= Ireland Strategic Investment Fund =

Sovereign wealth fund of Ireland

The Ireland Strategic Investment Fund (ISIF; An Ciste Infheistíochta Straitéisí d’Éirinn), managed and controlled by the National Treasury Management Agency (NTMA), is a sovereign wealth fund of Ireland. Its purpose is to invest the state's capital in order to promote economic activity and employment in Ireland. Its predecessor was the National Pensions Reserve Fund (NPRF).

In 2024, the fund was one of the 50 largest sovereign wealth funds in the world. By the middle of 2025, the fund had assets under management (AUM) of around $28 billion.

== History ==
The fund was established in 2014 as a strategic investor with strong connections in the public and private sectors.

When ISIF was established at the end of 2014 from the remnants of the National Pensions Reserve Fund, the state development fund was tasked with mobilizing €1 million in co-investments across its entire portfolio for every €1 million invested. Today, for every euro invested by the fund itself, around 1.6 million euros in co-investments typically flow into projects. Since its inception, ISIF has provided 6.5 billion euros for 188 investments, unlocking co-investment commitments of around 10.2 billion euros.

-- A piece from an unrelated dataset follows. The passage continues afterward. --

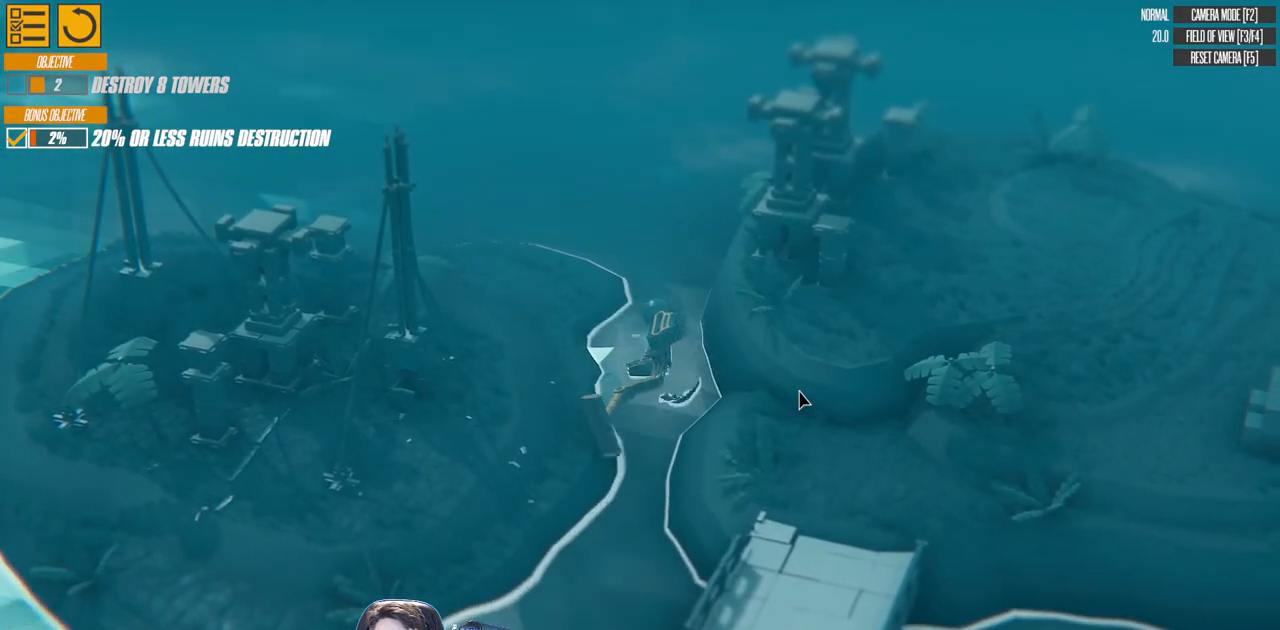
{"keys": ["a", "right", "w"], "events": []}
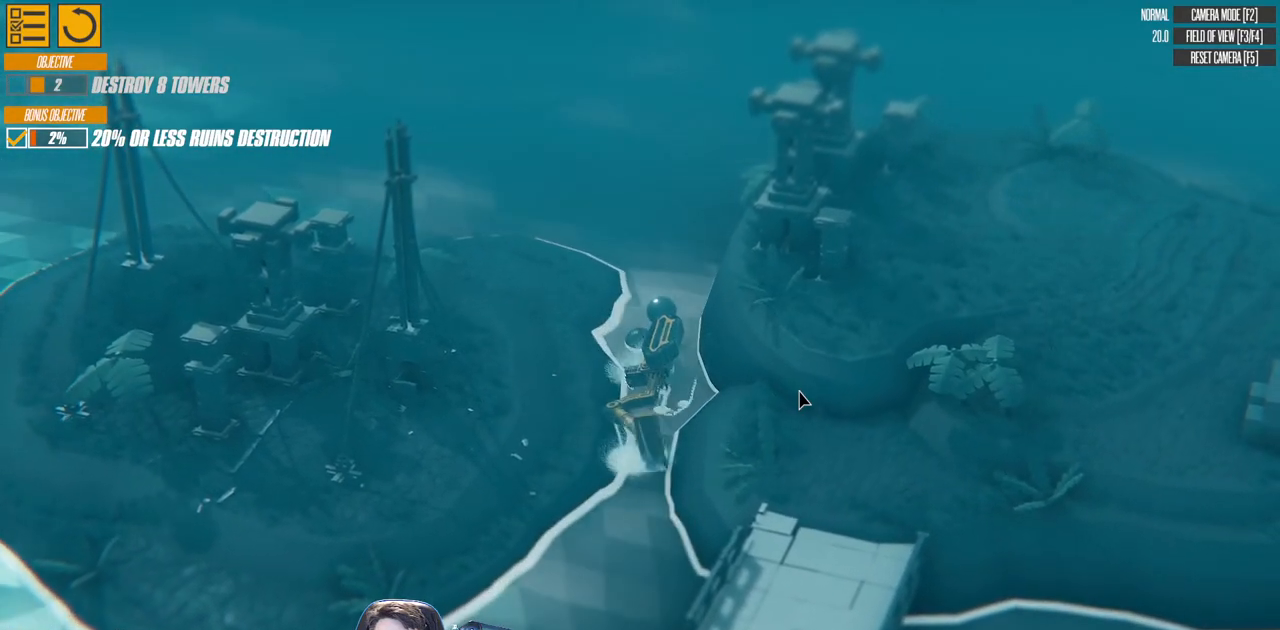
{"keys": ["a", "up", "w"], "events": [[350, "up", "down"], [383, "right", "up"]]}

The ISIF consists of the discretionary portfolio and the managed portfolio. The managed portfolio is held by the ISIF under the direction of the Secretary of the Treasury. The discretionary portfolio pursues a "double bottom line" mandate to invest on a commercial basis to promote economic activity and employment in Ireland. ISIF primarily uses its capital and resources to address strategic challenges. ISIF focuses on transformative investments in its themes of climate, housing and supportive investments, scaling indigenous businesses, and food and agriculture. In addition, ISIF has the flexibility to invest in national and global assets in response to future macro events.

== Memberships ==
The Ireland Strategic Investment Fund is a member of the International Forum of Sovereign Wealth Funds (IFSWF) and has therefore also committed itself to the Santiago Principles for appropriate conduct and proper business practices.